A massive leak of molten glass, compared by firefighters to lava from a volcano, has shut down a new technologically advanced bottle factory...

The Associated Press

A massive leak of molten glass, compared by firefighters to lava from a volcano, has shut down a new technologically advanced bottle factory that was built for the growing Pacific Northwest wine industry.

Firefighters sprayed about 1 million gallons of water in 16 hours to cool and stop the glass from escaping from the bottom of an electric furnace in time to prevent structural damage to the 175,000-square-foot plant at Kalama, 35 miles north of Portland.

No injuries were reported after the leak early Sunday, and its cause remained undetermined Tuesday, said Cowlitz Fire District 5 Capt.

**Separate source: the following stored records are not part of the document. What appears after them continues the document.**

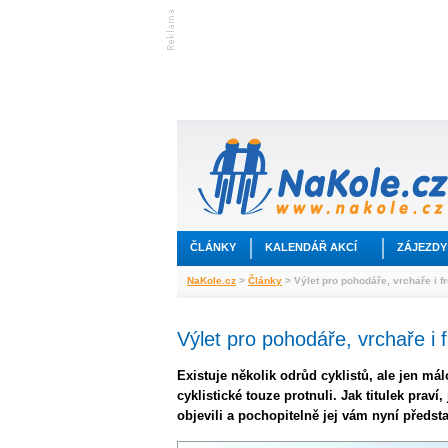
ČLÁNKY
KALENDÁŘ AKCÍ
ZÁJEZDY
NaKole.cz
>
Články
> Výlet pro pohodáře, vrchaře i f
Výlet pro pohodáře, vrchaře i 
Existuje několik odrůd cyklistů, ale jen má
cyklistické touze protnuli. Jak titulek prav
objevili a pochopitelně jej vám nyní předst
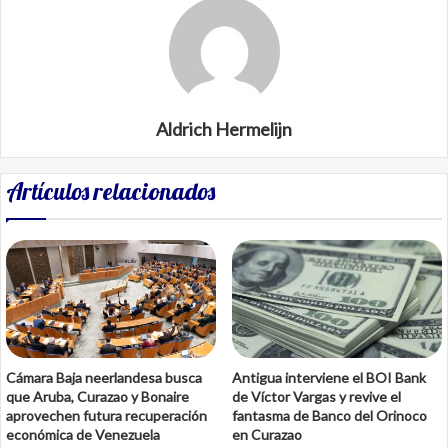
Aldrich Hermelijn
Artículos relacionados
Cámara Baja neerlandesa busca
Antigua interviene el BOI Bank
que Aruba, Curazao y Bonaire
de Víctor Vargas y revive el
aprovechen futura recuperación
fantasma de Banco del Orinoco
económica de Venezuela
en Curazao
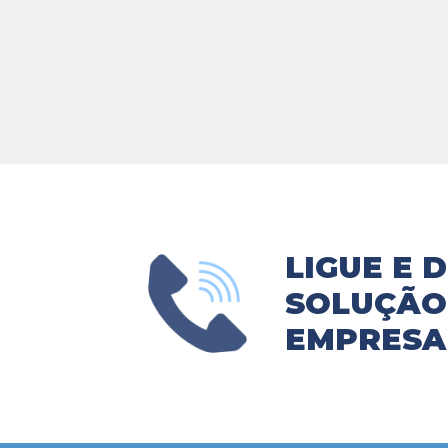
LIGUE E 
SOLUÇÃO 
EMPRESA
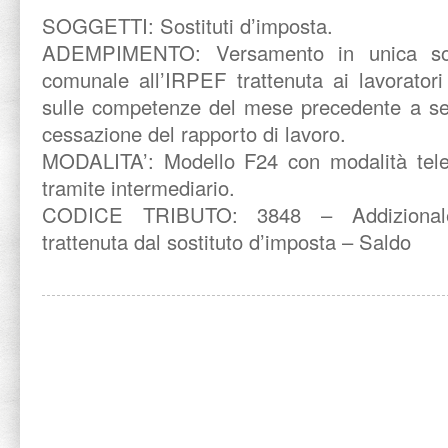
SOGGETTI: Sostituti d’imposta.
ADEMPIMENTO: Versamento in unica soluz
comunale all’IRPEF trattenuta ai lavoratori
sulle competenze del mese precedente a seg
cessazione del rapporto di lavoro.
MODALITA’: Modello F24 con modalità tele
tramite intermediario.
CODICE TRIBUTO: 3848 – Addizionale
trattenuta dal sostituto d’imposta – Saldo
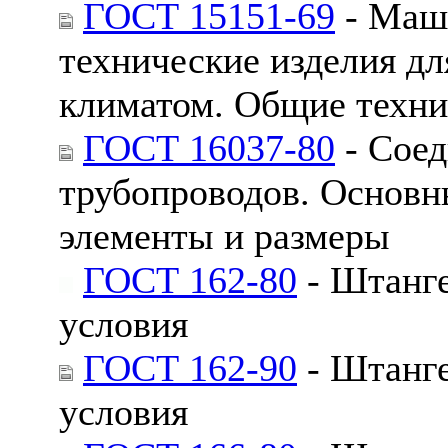
ГОСТ 15151-69
- Маш
технические изделия дл
климатом. Общие техни
ГОСТ 16037-80
- Соед
трубопроводов. Основн
элементы и размеры
ГОСТ 162-80
- Штанге
условия
ГОСТ 162-90
- Штанге
условия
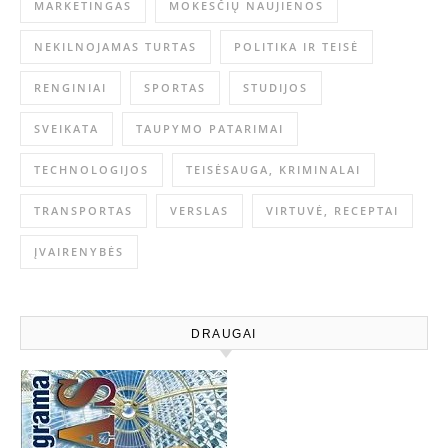
MARKETINGAS
MOKESČIŲ NAUJIENOS
NEKILNOJAMAS TURTAS
POLITIKA IR TEISĖ
RENGINIAI
SPORTAS
STUDIJOS
SVEIKATA
TAUPYMO PATARIMAI
TECHNOLOGIJOS
TEISĖSAUGA, KRIMINALAI
TRANSPORTAS
VERSLAS
VIRTUVĖ, RECEPTAI
ĮVAIRENYBĖS
DRAUGAI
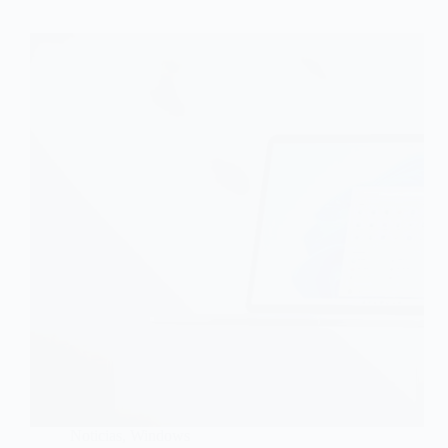
Noticias
,
Windows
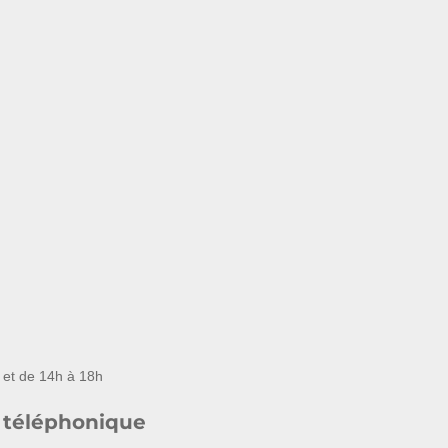
 et de 14h à 18h
 téléphonique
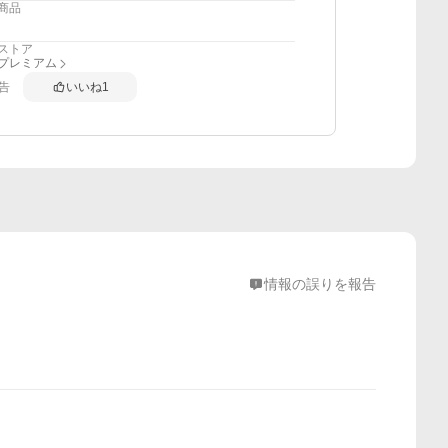
商品
ストア
anプレミアム
告
いいね
1
情報の誤りを報告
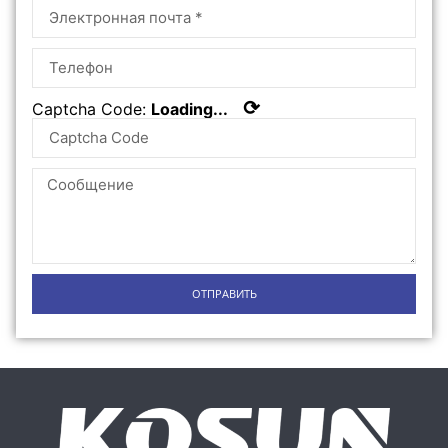
⟳
Captcha Code:
Loading...
ОТПРАВИТЬ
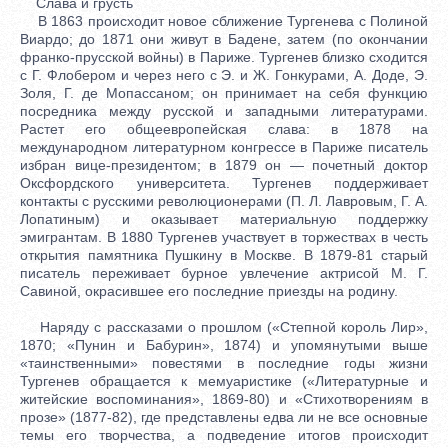
Слава и грусть
В 1863 происходит новое сближение Тургенева с Полиной
Виардо; до 1871 они живут в Бадене, затем (по окончании
франко-прусской войны) в Париже. Тургенев близко сходится
с Г. Флобером и через него с Э. и Ж. Гонкурами, А. Доде, Э.
Золя, Г. де Мопассаном; он принимает на себя функцию
посредника между русской и западными литературами.
Растет его общеевропейская слава: в 1878 на
международном литературном конгрессе в Париже писатель
избран вице-президентом; в 1879 он — почетный доктор
Оксфордского университета. Тургенев поддерживает
контакты с русскими революционерами (П. Л. Лавровым, Г. А.
Лопатиным) и оказывает материальную поддержку
эмигрантам. В 1880 Тургенев участвует в торжествах в честь
открытия памятника Пушкину в Москве. В 1879-81 старый
писатель переживает бурное увлечение актрисой М. Г.
Савиной, окрасившее его последние приезды на родину.
Наряду с рассказами о прошлом («Степной король Лир»,
1870; «Пунин и Бабурин», 1874) и упомянутыми выше
«таинственными» повестями в последние годы жизни
Тургенев обращается к мемуаристике («Литературные и
житейские воспоминания», 1869-80) и «Стихотворениям в
прозе» (1877-82), где представлены едва ли не все основные
темы его творчества, а подведение итогов происходит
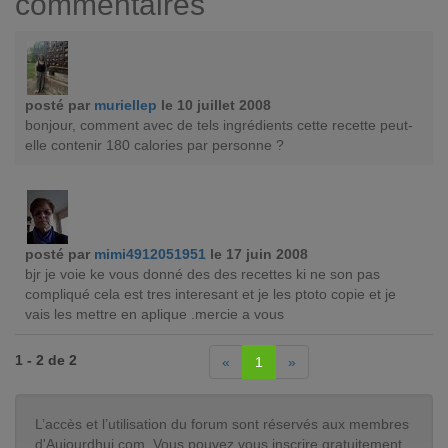
commentaires
posté par
muriellep
le 10 juillet 2008
bonjour, comment avec de tels ingrédients cette recette peut-
elle contenir 180 calories par personne ?
posté par
mimi4912051951
le 17 juin 2008
bjr je voie ke vous donné des des recettes ki ne son pas
compliqué cela est tres interesant et je les ptoto copie et je
vais les mettre en aplique .mercie a vous
1 - 2 de 2
«
1
»
L’accès et l’utilisation du forum sont réservés aux membres
d'Aujourdhui.com. Vous pouvez vous inscrire gratuitement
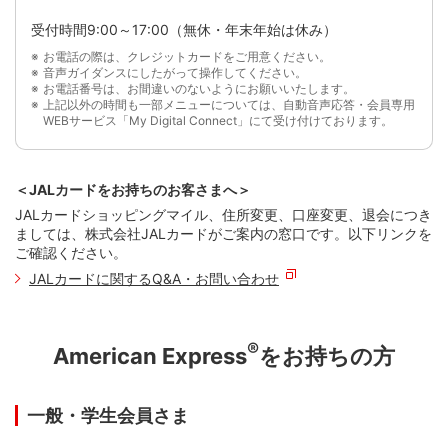
受付時間9:00～17:00（無休・年末年始は休み）
お電話の際は、クレジットカードをご用意ください。
音声ガイダンスにしたがって操作してください。
お電話番号は、お間違いのないようにお願いいたします。
上記以外の時間も一部メニューについては、自動音声応答・会員専用
WEBサービス「My Digital Connect」にて受け付けております。
＜JALカードをお持ちのお客さまへ＞
JALカードショッピングマイル、住所変更、口座変更、退会につき
ましては、株式会社JALカードがご案内の窓口です。以下リンクを
ご確認ください。
JALカードに関するQ&A・お問い合わせ
®
American Express
をお持ちの方
一般・学生会員さま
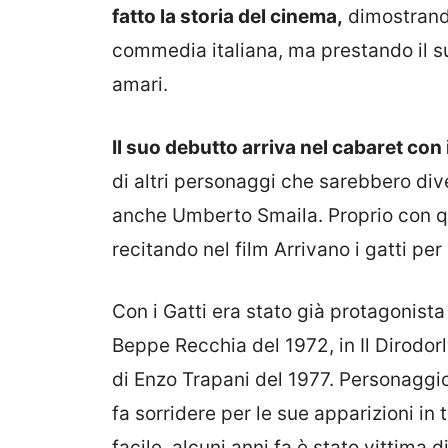
fatto la storia del cinema,
dimostrando
commedia italiana, ma prestando il su
amari.
Il suo debutto arriva nel cabaret con 
di altri personaggi che sarebbero dive
anche Umberto Smaila. Proprio con q
recitando nel film Arrivano i gatti per
Con i Gatti era stato già protagonista
Beppe Recchia del 1972, in Il Dirodor
di Enzo Trapani del 1977. Personaggi
fa sorridere per le sue apparizioni in
facile, alcuni anni fa è stato vittima 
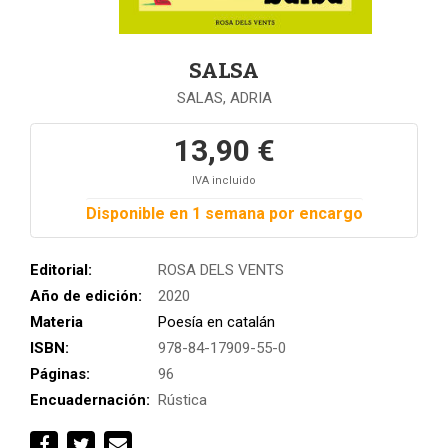
SALSA
SALAS, ADRIA
13,90 €
IVA incluido
Disponible en 1 semana por encargo
Editorial:
ROSA DELS VENTS
Año de edición:
2020
Materia
Poesía en catalán
ISBN:
978-84-17909-55-0
Páginas:
96
Encuadernación:
Rústica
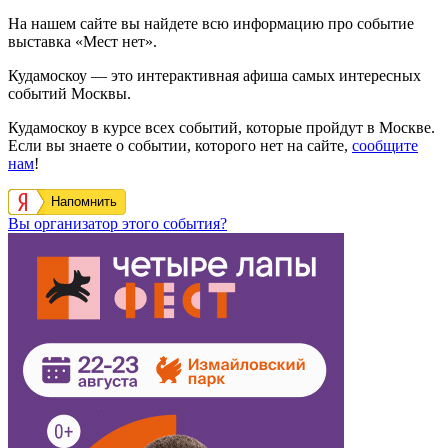
На нашем сайте вы найдете всю информацию про событие
выставка «Мест нет».
Кудамоскоу — это интерактивная афиша самых интересных
событий Москвы.
Кудамоскоу в курсе всех событий, которые пройдут в Москве.
Если вы знаете о событии, которого нет на сайте,
сообщите
нам
!
Напомнить
Вы организатор этого события?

Terry Sinkler and Lori Lecker, a spokeswoman for Cameron Family Glass Packaging of Washington, Pa.

The leak, discovered after monitoring equipment registered a temperature loss in the area of the rupture, was adjacent to a smaller hole that was found Friday and patched by the factory staff.

About 125 tons of glass heated to 2,500 degrees Fahrenheit — about twice as hot as a typical house fire — escaped into a basement containment area, and about 325 tons remained in the 470-ton capacity melter and eventually must be drained, Lecker said.

Nearly 40 firefighters were involved in the job.

Construction of the $80 million plant, described by Cameron as the first new glass plant devoted exclusively to wine-bottle manufacturing in the U.S. in 30 years, began in June 2007 and was completed in November.